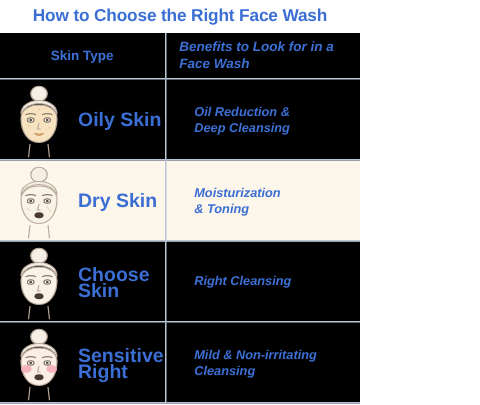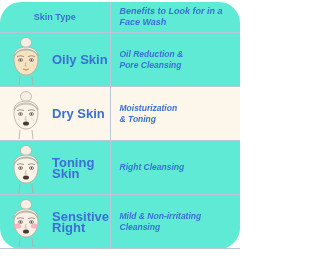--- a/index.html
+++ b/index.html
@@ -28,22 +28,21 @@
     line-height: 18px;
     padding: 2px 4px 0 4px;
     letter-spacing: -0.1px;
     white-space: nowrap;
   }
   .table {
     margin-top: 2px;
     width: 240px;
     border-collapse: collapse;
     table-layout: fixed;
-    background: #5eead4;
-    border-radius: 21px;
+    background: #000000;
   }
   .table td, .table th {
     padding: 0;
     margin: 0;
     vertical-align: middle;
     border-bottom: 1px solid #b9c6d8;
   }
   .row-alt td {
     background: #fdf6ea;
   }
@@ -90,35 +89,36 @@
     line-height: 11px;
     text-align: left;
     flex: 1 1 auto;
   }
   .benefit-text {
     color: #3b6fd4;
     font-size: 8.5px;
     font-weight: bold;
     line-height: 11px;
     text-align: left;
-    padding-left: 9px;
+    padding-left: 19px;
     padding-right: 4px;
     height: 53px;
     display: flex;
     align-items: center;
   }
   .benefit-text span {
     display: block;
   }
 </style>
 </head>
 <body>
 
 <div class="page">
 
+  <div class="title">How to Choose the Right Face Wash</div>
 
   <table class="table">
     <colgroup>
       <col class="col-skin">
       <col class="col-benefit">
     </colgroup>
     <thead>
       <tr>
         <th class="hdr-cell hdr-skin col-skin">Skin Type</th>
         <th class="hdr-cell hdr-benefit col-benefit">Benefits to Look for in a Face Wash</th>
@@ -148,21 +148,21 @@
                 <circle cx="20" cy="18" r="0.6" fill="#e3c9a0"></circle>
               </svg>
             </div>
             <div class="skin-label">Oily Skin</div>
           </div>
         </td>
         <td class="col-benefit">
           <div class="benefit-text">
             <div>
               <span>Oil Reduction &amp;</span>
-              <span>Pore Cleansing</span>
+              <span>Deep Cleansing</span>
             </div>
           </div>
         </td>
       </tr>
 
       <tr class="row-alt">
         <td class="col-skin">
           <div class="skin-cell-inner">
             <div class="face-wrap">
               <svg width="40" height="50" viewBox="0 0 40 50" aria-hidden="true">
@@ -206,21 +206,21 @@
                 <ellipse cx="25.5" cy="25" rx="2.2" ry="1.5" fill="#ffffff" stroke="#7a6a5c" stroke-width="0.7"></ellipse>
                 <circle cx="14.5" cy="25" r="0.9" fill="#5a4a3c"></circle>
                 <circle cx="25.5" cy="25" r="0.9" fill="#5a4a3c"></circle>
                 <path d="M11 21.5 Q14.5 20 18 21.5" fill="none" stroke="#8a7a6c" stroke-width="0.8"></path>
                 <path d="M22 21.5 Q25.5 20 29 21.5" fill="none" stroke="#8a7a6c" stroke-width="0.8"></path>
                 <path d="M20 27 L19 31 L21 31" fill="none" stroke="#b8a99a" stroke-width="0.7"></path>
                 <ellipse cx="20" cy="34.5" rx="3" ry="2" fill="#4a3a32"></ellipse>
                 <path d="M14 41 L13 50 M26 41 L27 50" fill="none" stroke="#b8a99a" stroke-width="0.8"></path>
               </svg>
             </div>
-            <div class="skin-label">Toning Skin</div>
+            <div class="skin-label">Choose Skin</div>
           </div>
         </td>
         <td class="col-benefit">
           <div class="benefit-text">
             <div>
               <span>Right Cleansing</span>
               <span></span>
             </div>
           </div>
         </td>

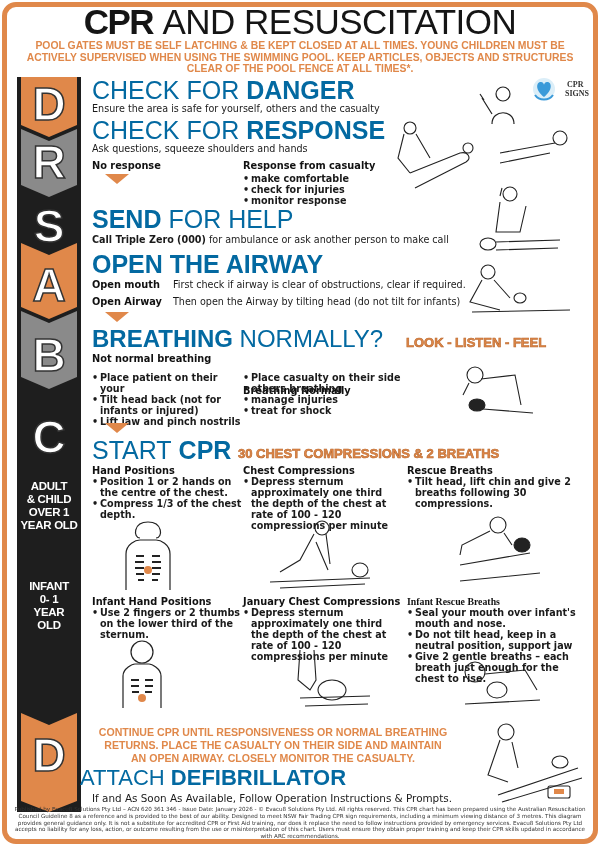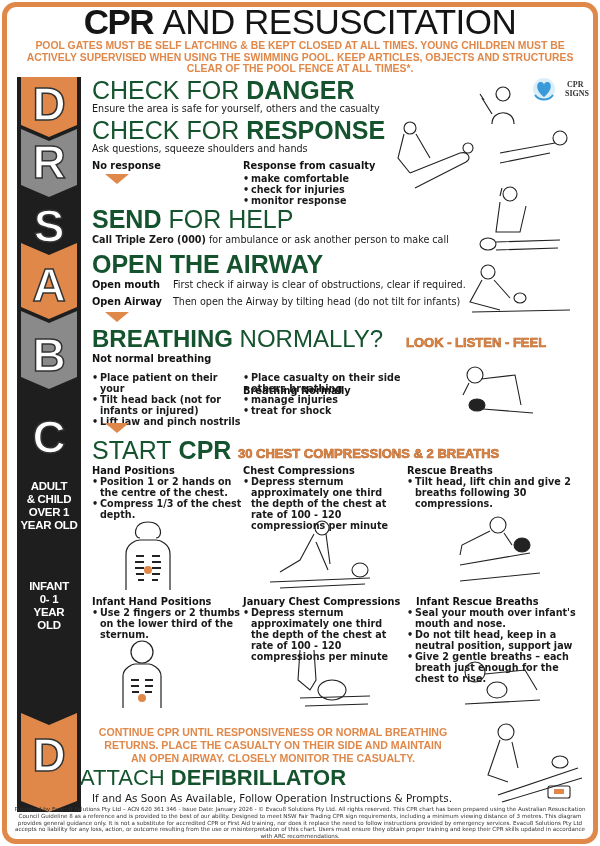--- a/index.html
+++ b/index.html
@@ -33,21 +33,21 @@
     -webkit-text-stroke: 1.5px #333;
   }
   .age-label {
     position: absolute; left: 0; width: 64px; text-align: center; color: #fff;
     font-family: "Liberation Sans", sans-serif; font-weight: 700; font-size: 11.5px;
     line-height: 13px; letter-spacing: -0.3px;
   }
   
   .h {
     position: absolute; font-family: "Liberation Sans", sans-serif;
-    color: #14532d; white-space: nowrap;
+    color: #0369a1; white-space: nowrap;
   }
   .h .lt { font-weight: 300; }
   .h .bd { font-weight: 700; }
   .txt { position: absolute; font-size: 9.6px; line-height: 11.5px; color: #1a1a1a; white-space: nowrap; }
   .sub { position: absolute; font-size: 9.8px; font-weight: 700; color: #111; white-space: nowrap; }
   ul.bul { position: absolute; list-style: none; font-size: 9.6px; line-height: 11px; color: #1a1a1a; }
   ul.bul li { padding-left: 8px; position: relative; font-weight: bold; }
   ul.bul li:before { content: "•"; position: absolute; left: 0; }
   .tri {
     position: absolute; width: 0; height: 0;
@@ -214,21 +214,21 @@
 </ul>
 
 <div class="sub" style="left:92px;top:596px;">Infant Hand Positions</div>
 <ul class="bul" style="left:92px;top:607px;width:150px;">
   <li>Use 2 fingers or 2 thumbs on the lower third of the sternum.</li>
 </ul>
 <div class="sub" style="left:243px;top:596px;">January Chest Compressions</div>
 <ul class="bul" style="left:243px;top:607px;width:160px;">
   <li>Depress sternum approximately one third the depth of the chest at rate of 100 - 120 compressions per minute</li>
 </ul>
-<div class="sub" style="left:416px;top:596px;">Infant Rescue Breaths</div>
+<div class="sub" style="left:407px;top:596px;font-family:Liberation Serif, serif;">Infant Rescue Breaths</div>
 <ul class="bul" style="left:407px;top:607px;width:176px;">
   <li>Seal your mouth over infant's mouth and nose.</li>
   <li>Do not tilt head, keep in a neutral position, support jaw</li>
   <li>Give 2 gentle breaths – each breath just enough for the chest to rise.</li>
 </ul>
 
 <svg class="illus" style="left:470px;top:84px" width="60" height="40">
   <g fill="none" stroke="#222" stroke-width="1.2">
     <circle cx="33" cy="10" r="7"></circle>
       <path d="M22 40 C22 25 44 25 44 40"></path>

◇ ◇ ◇ ◇ ◇ ◇ ◇

Pictures stay out. Everything else in the listing gets printed exactly.

▶ WRITTEN SOLUTION:
--- a/index.html
+++ b/index.html
@@ -28,22 +28,21 @@
     line-height: 18px;
     padding: 2px 4px 0 4px;
     letter-spacing: -0.1px;
     white-space: nowrap;
   }
   .table {
     margin-top: 2px;
     width: 240px;
     border-collapse: collapse;
     table-layout: fixed;
-    background: #5eead4;
-    border-radius: 21px;
+    background: #000000;
   }
   .table td, .table th {
     padding: 0;
     margin: 0;
     vertical-align: middle;
     border-bottom: 1px solid #b9c6d8;
   }
   .row-alt td {
     background: #fdf6ea;
   }
@@ -90,35 +89,36 @@
     line-height: 11px;
     text-align: left;
     flex: 1 1 auto;
   }
   .benefit-text {
     color: #3b6fd4;
     font-size: 8.5px;
     font-weight: bold;
     line-height: 11px;
     text-align: left;
-    padding-left: 9px;
+    padding-left: 19px;
     padding-right: 4px;
     height: 53px;
     display: flex;
     align-items: center;
   }
   .benefit-text span {
     display: block;
   }
 </style>
 </head>
 <body>
 
 <div class="page">
 
+  <div class="title">How to Choose the Right Face Wash</div>
 
   <table class="table">
     <colgroup>
       <col class="col-skin">
       <col class="col-benefit">
     </colgroup>
     <thead>
       <tr>
         <th class="hdr-cell hdr-skin col-skin">Skin Type</th>
         <th class="hdr-cell hdr-benefit col-benefit">Benefits to Look for in a Face Wash</th>
@@ -148,21 +148,21 @@
                 <circle cx="20" cy="18" r="0.6" fill="#e3c9a0"></circle>
               </svg>
             </div>
             <div class="skin-label">Oily Skin</div>
           </div>
         </td>
         <td class="col-benefit">
           <div class="benefit-text">
             <div>
               <span>Oil Reduction &amp;</span>
-              <span>Pore Cleansing</span>
+              <span>Deep Cleansing</span>
             </div>
           </div>
         </td>
       </tr>
 
       <tr class="row-alt">
         <td class="col-skin">
           <div class="skin-cell-inner">
             <div class="face-wrap">
               <svg width="40" height="50" viewBox="0 0 40 50" aria-hidden="true">
@@ -206,21 +206,21 @@
                 <ellipse cx="25.5" cy="25" rx="2.2" ry="1.5" fill="#ffffff" stroke="#7a6a5c" stroke-width="0.7"></ellipse>
                 <circle cx="14.5" cy="25" r="0.9" fill="#5a4a3c"></circle>
                 <circle cx="25.5" cy="25" r="0.9" fill="#5a4a3c"></circle>
                 <path d="M11 21.5 Q14.5 20 18 21.5" fill="none" stroke="#8a7a6c" stroke-width="0.8"></path>
                 <path d="M22 21.5 Q25.5 20 29 21.5" fill="none" stroke="#8a7a6c" stroke-width="0.8"></path>
                 <path d="M20 27 L19 31 L21 31" fill="none" stroke="#b8a99a" stroke-width="0.7"></path>
                 <ellipse cx="20" cy="34.5" rx="3" ry="2" fill="#4a3a32"></ellipse>
                 <path d="M14 41 L13 50 M26 41 L27 50" fill="none" stroke="#b8a99a" stroke-width="0.8"></path>
               </svg>
             </div>
-            <div class="skin-label">Toning Skin</div>
+            <div class="skin-label">Choose Skin</div>
           </div>
         </td>
         <td class="col-benefit">
           <div class="benefit-text">
             <div>
               <span>Right Cleansing</span>
               <span></span>
             </div>
           </div>
         </td>

--- a/index.html
+++ b/index.html
@@ -33,21 +33,21 @@
     -webkit-text-stroke: 1.5px #333;
   }
   .age-label {
     position: absolute; left: 0; width: 64px; text-align: center; color: #fff;
     font-family: "Liberation Sans", sans-serif; font-weight: 700; font-size: 11.5px;
     line-height: 13px; letter-spacing: -0.3px;
   }
   
   .h {
     position: absolute; font-family: "Liberation Sans", sans-serif;
-    color: #14532d; white-space: nowrap;
+    color: #0369a1; white-space: nowrap;
   }
   .h .lt { font-weight: 300; }
   .h .bd { font-weight: 700; }
   .txt { position: absolute; font-size: 9.6px; line-height: 11.5px; color: #1a1a1a; white-space: nowrap; }
   .sub { position: absolute; font-size: 9.8px; font-weight: 700; color: #111; white-space: nowrap; }
   ul.bul { position: absolute; list-style: none; font-size: 9.6px; line-height: 11px; color: #1a1a1a; }
   ul.bul li { padding-left: 8px; position: relative; font-weight: bold; }
   ul.bul li:before { content: "•"; position: absolute; left: 0; }
   .tri {
     position: absolute; width: 0; height: 0;
@@ -214,21 +214,21 @@
 </ul>
 
 <div class="sub" style="left:92px;top:596px;">Infant Hand Positions</div>
 <ul class="bul" style="left:92px;top:607px;width:150px;">
   <li>Use 2 fingers or 2 thumbs on the lower third of the sternum.</li>
 </ul>
 <div class="sub" style="left:243px;top:596px;">January Chest Compressions</div>
 <ul class="bul" style="left:243px;top:607px;width:160px;">
   <li>Depress sternum approximately one third the depth of the chest at rate of 100 - 120 compressions per minute</li>
 </ul>
-<div class="sub" style="left:416px;top:596px;">Infant Rescue Breaths</div>
+<div class="sub" style="left:407px;top:596px;font-family:Liberation Serif, serif;">Infant Rescue Breaths</div>
 <ul class="bul" style="left:407px;top:607px;width:176px;">
   <li>Seal your mouth over infant's mouth and nose.</li>
   <li>Do not tilt head, keep in a neutral position, support jaw</li>
   <li>Give 2 gentle breaths – each breath just enough for the chest to rise.</li>
 </ul>
 
 <svg class="illus" style="left:470px;top:84px" width="60" height="40">
   <g fill="none" stroke="#222" stroke-width="1.2">
     <circle cx="33" cy="10" r="7"></circle>
       <path d="M22 40 C22 25 44 25 44 40"></path>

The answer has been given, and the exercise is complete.